One analyst said Monday that Sprint probably has lagged in adding customers with the rollout of the iPhone 6. T-Mobile seems to be gaining the most ground in the new Apple Inc. device’s debut, said Jennifer Fritzsche of Wells Fargo Securities.
“While Sprint indicated it was its most successful launch ever — it seems to be in fourth of the Big 4,” Fritzsche wrote in a note to clients.
Shares in Sprint closed Monday at $6.35, down 1.1 percent.
For DreamWorks, the decision to weigh a sale highlights the challenges faced by chief executive Jeffrey Katzenberg as he seeks to diversify beyond film. DreamWorks, which previously looked for a buyer, has expanded its TV business and acquired Awesomeness TV, an online video network, while forming a partnership in China that includes live entertainment. Those efforts haven’t grown large enough to offset film write-offs that hurt the stock.
“Most investors believe Katzenberg wants a deal with a bigger media company where he has a path to the CEO seat,” said Paul Sweeney, director of North American research at Bloomberg Intelligence. “This does not appear to be such a deal.”
SoftBank offered $32 per DreamWorks Animation share, according to the Hollywood Reporter, 43 percent more than the stock’s closing price last Friday. The DreamWorks board held an emergency meeting last week to weigh the bid, the publication said.
Dreamworks, taken public by Katzenberg in 2004, is open to other offers, the trade publication said.
21st Century Fox Inc.’s attempt to buy Time Warner Inc. for $85 billion in August set off a wave of speculation about media-industry consolidation. Independent content companies are at a disadvantage negotiating distribution terms with larger pay-TV operators such as Comcast Corp., which is buying Time Warner Cable Inc. for $44 billion. AT&T Inc. is buying satellite service DirecTV for $48 billion. Starz, the movie channel controlled by John Malone, is seeking a buyer, people familiar with the matter said last week.
Son’s SoftBank has been looking for more U.S. media and technology investments. SoftBank can afford DreamWorks and a successful deal would make it the second Japanese company to currently own a Hollywood film studio. The company’s stake of more than 30 percent of Alibaba Group Holding Ltd., the Chinese e-commerce company that went public this month, has a market value of more than $70 billion. Sony Corp. owns a film and TV studio in Culver City, Calif.
Just weeks after abandoning the T-Mobile takeover, SoftBank sold almost $4 billion in bonds.
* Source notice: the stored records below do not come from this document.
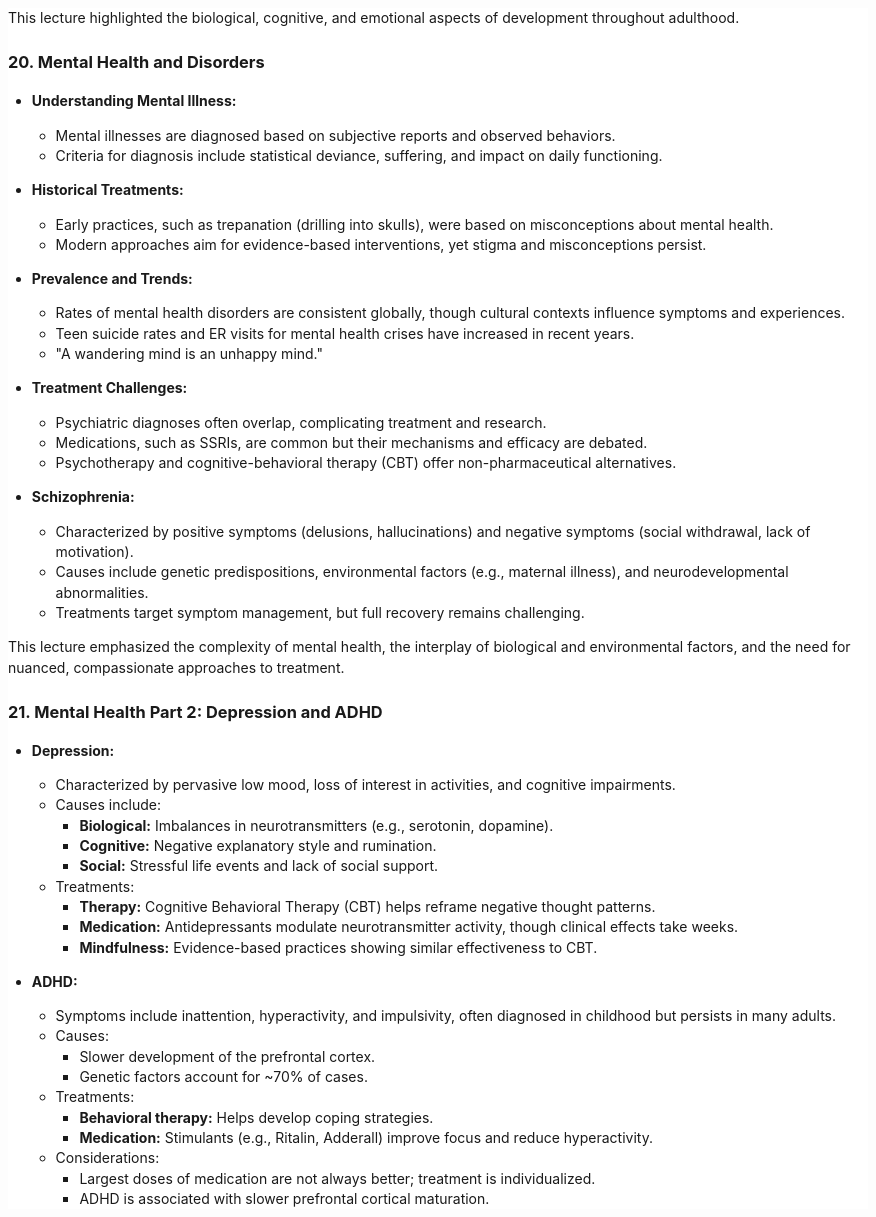 This lecture highlighted the biological, cognitive, and emotional aspects of development throughout adulthood.

### 20. Mental Health and Disorders
- **Understanding Mental Illness:**
  - Mental illnesses are diagnosed based on subjective reports and observed behaviors.
  - Criteria for diagnosis include statistical deviance, suffering, and impact on daily functioning.

- **Historical Treatments:**
  - Early practices, such as trepanation (drilling into skulls), were based on misconceptions about mental health.
  - Modern approaches aim for evidence-based interventions, yet stigma and misconceptions persist.

- **Prevalence and Trends:**
  - Rates of mental health disorders are consistent globally, though cultural contexts influence symptoms and experiences.
  - Teen suicide rates and ER visits for mental health crises have increased in recent years.
  - "A wandering mind is an unhappy mind."

- **Treatment Challenges:**
  - Psychiatric diagnoses often overlap, complicating treatment and research.
  - Medications, such as SSRIs, are common but their mechanisms and efficacy are debated.
  - Psychotherapy and cognitive-behavioral therapy (CBT) offer non-pharmaceutical alternatives.

- **Schizophrenia:**
  - Characterized by positive symptoms (delusions, hallucinations) and negative symptoms (social withdrawal, lack of motivation).
  - Causes include genetic predispositions, environmental factors (e.g., maternal illness), and neurodevelopmental abnormalities.
  - Treatments target symptom management, but full recovery remains challenging.

This lecture emphasized the complexity of mental health, the interplay of biological and environmental factors, and the need for nuanced, compassionate approaches to treatment.

### 21. Mental Health Part 2: Depression and ADHD
- **Depression:**
  - Characterized by pervasive low mood, loss of interest in activities, and cognitive impairments.
  - Causes include:
    - **Biological:** Imbalances in neurotransmitters (e.g., serotonin, dopamine).
    - **Cognitive:** Negative explanatory style and rumination.
    - **Social:** Stressful life events and lack of social support.
  - Treatments:
    - **Therapy:** Cognitive Behavioral Therapy (CBT) helps reframe negative thought patterns.
    - **Medication:** Antidepressants modulate neurotransmitter activity, though clinical effects take weeks.
    - **Mindfulness:** Evidence-based practices showing similar effectiveness to CBT.

- **ADHD:**
  - Symptoms include inattention, hyperactivity, and impulsivity, often diagnosed in childhood but persists in many adults.
  - Causes:
    - Slower development of the prefrontal cortex.
    - Genetic factors account for ~70% of cases.
  - Treatments:
    - **Behavioral therapy:** Helps develop coping strategies.
    - **Medication:** Stimulants (e.g., Ritalin, Adderall) improve focus and reduce hyperactivity.
  - Considerations:
    - Largest doses of medication are not always better; treatment is individualized.
    - ADHD is associated with slower prefrontal cortical maturation.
Alibaba’s initial public offering on Sept. 19, which led SoftBank to forecast a gain of about $4.6 billion, is a step toward global expansion, Son said at the time on Bloomberg Television’s “Market Makers.”
“The acquisition would benefit SoftBank in revenue, and also by offering content to its mobile carrier, it would benefit Sprint,” said Tomoaki Kawasaki, a Tokyo-based analyst with Iwai Cosmo Securities Co Ltd.
Son, 57, laid out a 300-year plan in 2010 that included investing in 5,000 companies by 2040. Even as he forecast that 99.98 percent of companies would cease to exist in their current form over the next 30 years, he vowed that SoftBank would survive. Last year, he tried to buy Universal Music Group from France’s Vivendi.
Son is Japan’s most acquisitive executive, with SoftBank making $51 billion of deals in the past five years, according to data compiled by Bloomberg. That was almost double the amount spent by Japan’s next-biggest buyer, Nippon Steel & Sumitomo Metal Corp.
SoftBank is considering an investment in Mexican wireless carrier Grupo Iusacell SA, people with knowledge of the matter said last week, in what may be its first foray into the fast- growing Latin American market.
The Star’s Mark Davis contributed to this story along with the Los Angeles Times and Bloomberg News.